++++ INPUT FOR THIS TASK ++++
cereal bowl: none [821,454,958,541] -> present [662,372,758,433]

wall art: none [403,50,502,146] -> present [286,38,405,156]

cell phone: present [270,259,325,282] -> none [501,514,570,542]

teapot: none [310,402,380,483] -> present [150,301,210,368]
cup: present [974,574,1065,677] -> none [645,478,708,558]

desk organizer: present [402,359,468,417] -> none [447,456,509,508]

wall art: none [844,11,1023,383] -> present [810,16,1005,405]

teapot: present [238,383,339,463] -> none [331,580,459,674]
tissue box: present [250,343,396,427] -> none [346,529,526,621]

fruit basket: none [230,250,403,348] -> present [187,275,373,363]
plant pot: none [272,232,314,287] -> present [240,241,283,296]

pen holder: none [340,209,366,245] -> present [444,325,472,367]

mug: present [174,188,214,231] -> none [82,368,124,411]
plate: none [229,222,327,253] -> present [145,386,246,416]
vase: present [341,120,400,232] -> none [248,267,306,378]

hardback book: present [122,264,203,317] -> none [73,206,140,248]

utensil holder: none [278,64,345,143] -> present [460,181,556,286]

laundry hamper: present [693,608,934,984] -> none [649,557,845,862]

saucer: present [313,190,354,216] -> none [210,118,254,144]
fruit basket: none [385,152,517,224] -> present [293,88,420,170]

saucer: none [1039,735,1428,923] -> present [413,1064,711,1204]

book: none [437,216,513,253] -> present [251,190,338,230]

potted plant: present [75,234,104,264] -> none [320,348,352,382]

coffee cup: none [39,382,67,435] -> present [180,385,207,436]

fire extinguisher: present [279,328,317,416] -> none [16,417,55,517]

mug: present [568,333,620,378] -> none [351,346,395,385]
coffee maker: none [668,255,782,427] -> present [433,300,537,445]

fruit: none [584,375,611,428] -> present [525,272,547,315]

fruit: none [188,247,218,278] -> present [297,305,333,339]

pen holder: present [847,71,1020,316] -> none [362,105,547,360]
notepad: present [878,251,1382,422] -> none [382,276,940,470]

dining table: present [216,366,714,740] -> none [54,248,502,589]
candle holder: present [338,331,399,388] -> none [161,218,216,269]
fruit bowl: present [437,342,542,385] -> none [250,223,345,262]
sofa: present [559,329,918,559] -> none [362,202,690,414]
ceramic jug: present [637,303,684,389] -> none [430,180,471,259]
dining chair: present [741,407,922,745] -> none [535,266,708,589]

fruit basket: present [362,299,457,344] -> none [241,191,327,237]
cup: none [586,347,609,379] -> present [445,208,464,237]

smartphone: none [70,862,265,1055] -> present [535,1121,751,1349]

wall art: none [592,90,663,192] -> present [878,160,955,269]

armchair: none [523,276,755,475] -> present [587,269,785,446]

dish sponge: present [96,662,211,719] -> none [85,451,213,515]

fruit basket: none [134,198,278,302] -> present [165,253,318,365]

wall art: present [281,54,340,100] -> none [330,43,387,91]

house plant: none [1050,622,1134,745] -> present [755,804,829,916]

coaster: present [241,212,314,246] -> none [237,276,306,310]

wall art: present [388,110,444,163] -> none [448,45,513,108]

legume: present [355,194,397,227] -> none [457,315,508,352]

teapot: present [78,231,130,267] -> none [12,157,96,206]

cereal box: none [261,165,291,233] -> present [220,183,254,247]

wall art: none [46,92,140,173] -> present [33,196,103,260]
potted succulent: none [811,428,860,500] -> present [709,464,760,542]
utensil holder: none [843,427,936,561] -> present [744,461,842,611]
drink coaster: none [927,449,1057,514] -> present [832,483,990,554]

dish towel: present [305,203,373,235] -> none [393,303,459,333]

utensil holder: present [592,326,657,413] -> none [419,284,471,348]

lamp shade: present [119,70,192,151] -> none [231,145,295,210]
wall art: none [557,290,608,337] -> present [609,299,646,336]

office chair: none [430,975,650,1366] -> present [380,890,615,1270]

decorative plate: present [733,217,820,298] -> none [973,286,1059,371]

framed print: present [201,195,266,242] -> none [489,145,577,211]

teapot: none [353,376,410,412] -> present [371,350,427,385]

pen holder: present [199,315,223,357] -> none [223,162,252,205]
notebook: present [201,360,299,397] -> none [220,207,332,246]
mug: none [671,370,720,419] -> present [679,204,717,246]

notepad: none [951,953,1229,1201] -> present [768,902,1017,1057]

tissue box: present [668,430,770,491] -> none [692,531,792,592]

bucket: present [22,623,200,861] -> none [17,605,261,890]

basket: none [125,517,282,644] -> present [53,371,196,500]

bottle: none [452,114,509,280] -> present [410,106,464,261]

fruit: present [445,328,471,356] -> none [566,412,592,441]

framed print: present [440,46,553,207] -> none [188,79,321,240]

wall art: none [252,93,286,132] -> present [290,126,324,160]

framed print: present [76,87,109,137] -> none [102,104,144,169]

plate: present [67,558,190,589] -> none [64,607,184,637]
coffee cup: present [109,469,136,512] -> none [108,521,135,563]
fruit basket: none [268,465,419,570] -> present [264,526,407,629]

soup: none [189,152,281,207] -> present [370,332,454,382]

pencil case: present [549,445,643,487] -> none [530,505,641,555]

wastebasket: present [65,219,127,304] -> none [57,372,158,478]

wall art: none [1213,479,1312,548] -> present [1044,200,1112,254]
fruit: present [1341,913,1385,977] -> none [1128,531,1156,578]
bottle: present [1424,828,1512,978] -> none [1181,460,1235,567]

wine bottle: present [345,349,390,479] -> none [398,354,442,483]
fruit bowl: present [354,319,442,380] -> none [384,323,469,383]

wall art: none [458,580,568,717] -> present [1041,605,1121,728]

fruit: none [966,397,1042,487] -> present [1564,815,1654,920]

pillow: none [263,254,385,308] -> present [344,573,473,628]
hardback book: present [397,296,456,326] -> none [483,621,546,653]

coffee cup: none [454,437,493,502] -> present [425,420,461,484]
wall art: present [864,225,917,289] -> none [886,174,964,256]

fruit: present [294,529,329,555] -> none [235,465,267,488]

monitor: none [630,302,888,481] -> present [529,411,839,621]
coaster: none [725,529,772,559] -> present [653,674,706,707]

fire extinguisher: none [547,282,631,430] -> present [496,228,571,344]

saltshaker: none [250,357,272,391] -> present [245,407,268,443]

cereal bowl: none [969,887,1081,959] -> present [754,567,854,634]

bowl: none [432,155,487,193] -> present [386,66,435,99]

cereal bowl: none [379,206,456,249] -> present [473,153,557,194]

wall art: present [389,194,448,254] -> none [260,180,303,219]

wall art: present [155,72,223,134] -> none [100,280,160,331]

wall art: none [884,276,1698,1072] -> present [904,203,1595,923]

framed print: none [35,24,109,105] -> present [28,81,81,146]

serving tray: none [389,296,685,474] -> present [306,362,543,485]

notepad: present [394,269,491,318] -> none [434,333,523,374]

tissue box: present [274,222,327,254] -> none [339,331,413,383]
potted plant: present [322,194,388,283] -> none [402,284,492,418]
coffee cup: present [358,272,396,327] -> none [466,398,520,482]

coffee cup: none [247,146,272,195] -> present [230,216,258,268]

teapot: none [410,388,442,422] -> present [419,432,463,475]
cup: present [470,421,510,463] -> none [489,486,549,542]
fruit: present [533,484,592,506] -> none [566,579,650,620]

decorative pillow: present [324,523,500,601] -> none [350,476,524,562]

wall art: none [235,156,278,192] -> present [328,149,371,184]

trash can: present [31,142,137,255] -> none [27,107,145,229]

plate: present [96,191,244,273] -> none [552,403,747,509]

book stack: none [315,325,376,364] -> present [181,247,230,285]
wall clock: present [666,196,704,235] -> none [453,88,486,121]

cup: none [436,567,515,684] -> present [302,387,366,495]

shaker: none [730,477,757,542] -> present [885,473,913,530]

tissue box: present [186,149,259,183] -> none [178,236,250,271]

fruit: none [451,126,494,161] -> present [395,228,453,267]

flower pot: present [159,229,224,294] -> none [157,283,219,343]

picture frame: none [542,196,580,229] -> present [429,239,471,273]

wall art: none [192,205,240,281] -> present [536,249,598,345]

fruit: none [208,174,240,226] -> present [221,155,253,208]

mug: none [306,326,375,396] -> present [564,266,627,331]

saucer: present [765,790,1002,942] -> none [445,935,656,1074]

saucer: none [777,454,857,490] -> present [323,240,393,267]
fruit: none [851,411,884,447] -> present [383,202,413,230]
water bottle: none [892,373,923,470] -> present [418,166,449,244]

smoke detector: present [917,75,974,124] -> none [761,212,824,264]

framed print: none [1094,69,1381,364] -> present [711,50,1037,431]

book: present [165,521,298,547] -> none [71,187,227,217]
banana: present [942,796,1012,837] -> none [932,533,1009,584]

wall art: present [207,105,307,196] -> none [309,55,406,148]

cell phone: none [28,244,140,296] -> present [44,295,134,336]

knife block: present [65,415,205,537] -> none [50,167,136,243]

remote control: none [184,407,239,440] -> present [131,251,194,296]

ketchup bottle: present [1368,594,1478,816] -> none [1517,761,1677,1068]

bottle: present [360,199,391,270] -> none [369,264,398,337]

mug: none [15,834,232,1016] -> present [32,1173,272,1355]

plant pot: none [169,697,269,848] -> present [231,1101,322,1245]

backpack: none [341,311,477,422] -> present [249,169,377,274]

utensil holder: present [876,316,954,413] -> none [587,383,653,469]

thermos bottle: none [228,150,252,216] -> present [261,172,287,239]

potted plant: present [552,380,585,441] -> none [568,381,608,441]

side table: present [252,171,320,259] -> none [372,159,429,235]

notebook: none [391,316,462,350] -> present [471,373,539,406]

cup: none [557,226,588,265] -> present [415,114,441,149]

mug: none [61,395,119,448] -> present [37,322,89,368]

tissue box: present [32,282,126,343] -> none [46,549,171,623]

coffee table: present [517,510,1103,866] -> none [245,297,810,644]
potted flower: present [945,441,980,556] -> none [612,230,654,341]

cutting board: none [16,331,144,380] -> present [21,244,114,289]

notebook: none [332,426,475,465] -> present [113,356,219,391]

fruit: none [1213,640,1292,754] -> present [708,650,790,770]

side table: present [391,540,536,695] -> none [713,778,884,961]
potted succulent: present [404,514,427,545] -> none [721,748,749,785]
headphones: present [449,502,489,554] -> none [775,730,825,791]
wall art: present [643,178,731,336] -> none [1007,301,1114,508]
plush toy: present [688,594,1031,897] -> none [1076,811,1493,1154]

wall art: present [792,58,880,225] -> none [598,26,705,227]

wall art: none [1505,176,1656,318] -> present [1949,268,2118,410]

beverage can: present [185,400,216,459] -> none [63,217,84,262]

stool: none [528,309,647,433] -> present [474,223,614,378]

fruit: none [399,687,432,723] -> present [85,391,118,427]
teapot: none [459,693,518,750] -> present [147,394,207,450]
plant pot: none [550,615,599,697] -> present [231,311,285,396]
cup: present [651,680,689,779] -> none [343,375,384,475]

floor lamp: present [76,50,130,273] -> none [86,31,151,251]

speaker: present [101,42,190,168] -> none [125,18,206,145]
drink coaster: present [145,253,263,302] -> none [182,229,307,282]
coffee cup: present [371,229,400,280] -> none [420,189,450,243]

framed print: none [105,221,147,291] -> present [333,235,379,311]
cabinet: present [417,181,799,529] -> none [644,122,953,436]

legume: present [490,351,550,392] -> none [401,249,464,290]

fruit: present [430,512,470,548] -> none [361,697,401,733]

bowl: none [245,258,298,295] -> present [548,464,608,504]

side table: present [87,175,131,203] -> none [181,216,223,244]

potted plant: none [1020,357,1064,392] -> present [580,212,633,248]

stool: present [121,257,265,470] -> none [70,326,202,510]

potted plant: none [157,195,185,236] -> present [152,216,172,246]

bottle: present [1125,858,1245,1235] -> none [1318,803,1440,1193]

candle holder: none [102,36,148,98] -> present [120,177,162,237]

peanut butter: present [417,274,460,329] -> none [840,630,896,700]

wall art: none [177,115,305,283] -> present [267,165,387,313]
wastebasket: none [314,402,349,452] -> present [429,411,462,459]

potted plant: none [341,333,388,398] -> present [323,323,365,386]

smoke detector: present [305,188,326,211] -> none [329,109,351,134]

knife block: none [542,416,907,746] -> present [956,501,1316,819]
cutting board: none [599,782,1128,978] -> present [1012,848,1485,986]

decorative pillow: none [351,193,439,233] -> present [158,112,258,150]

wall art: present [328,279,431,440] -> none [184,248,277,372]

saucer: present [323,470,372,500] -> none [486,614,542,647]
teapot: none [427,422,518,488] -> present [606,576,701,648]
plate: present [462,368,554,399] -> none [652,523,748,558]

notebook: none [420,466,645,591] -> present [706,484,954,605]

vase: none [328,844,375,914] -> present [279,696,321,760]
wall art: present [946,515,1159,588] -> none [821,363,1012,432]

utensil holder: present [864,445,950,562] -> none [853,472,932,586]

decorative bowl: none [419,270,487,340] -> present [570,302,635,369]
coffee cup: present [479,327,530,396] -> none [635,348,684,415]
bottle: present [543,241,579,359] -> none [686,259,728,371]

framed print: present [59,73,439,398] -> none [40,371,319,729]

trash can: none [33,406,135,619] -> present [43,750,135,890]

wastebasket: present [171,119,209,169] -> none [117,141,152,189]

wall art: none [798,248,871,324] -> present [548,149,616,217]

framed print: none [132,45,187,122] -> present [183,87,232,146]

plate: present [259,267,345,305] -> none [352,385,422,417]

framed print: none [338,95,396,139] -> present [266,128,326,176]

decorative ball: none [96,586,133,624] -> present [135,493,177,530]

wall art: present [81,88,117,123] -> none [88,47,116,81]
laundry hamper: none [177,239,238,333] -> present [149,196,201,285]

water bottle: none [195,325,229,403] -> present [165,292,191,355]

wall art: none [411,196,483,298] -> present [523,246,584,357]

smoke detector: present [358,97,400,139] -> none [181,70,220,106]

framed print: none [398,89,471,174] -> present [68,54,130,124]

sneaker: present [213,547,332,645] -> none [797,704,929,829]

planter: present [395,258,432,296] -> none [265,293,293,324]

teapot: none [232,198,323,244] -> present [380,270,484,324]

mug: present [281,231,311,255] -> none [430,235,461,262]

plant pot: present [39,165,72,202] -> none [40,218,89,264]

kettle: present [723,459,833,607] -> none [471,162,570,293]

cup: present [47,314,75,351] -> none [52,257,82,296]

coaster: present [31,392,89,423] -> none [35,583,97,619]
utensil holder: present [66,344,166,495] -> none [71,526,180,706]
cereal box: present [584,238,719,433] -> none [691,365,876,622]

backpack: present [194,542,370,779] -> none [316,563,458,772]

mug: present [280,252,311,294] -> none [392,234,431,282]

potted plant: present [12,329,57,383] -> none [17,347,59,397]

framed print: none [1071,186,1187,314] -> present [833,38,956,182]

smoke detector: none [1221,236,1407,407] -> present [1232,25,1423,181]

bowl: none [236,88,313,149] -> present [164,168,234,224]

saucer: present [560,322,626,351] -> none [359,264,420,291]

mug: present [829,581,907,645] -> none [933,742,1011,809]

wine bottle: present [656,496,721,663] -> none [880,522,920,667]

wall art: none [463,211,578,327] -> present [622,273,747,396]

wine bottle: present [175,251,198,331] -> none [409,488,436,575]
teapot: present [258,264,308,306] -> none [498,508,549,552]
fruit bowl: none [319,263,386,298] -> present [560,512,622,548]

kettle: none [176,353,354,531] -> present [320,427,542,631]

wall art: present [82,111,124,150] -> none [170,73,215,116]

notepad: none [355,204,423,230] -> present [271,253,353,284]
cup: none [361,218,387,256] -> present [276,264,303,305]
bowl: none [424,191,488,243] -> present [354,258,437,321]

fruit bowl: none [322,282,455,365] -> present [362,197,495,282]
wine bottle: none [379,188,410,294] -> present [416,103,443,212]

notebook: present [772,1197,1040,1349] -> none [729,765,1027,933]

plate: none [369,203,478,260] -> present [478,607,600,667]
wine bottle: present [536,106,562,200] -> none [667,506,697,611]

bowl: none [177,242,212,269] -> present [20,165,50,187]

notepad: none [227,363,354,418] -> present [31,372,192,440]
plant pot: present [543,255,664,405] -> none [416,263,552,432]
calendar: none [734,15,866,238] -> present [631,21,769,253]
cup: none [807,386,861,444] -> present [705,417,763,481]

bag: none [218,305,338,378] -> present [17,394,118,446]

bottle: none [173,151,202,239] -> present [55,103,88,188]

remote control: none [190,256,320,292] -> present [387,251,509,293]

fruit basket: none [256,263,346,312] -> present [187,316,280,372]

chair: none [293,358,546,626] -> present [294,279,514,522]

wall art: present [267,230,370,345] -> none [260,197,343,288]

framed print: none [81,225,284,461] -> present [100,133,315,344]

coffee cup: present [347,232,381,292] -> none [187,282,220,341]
++++
## YOUR GOAL
Send back an exact copy of only the lines from the line with "teapot: none [310,402,380,483]" up to and including the line with "coffee maker: none" in the data above.

## SOLUTION TO THE EXERCISE
teapot: none [310,402,380,483] -> present [150,301,210,368]
cup: present [974,574,1065,677] -> none [645,478,708,558]

desk organizer: present [402,359,468,417] -> none [447,456,509,508]

wall art: none [844,11,1023,383] -> present [810,16,1005,405]

teapot: present [238,383,339,463] -> none [331,580,459,674]
tissue box: present [250,343,396,427] -> none [346,529,526,621]

fruit basket: none [230,250,403,348] -> present [187,275,373,363]
plant pot: none [272,232,314,287] -> present [240,241,283,296]

pen holder: none [340,209,366,245] -> present [444,325,472,367]

mug: present [174,188,214,231] -> none [82,368,124,411]
plate: none [229,222,327,253] -> present [145,386,246,416]
vase: present [341,120,400,232] -> none [248,267,306,378]

hardback book: present [122,264,203,317] -> none [73,206,140,248]

utensil holder: none [278,64,345,143] -> present [460,181,556,286]

laundry hamper: present [693,608,934,984] -> none [649,557,845,862]

saucer: present [313,190,354,216] -> none [210,118,254,144]
fruit basket: none [385,152,517,224] -> present [293,88,420,170]

saucer: none [1039,735,1428,923] -> present [413,1064,711,1204]

book: none [437,216,513,253] -> present [251,190,338,230]

potted plant: present [75,234,104,264] -> none [320,348,352,382]

coffee cup: none [39,382,67,435] -> present [180,385,207,436]

fire extinguisher: present [279,328,317,416] -> none [16,417,55,517]

mug: present [568,333,620,378] -> none [351,346,395,385]
coffee maker: none [668,255,782,427] -> present [433,300,537,445]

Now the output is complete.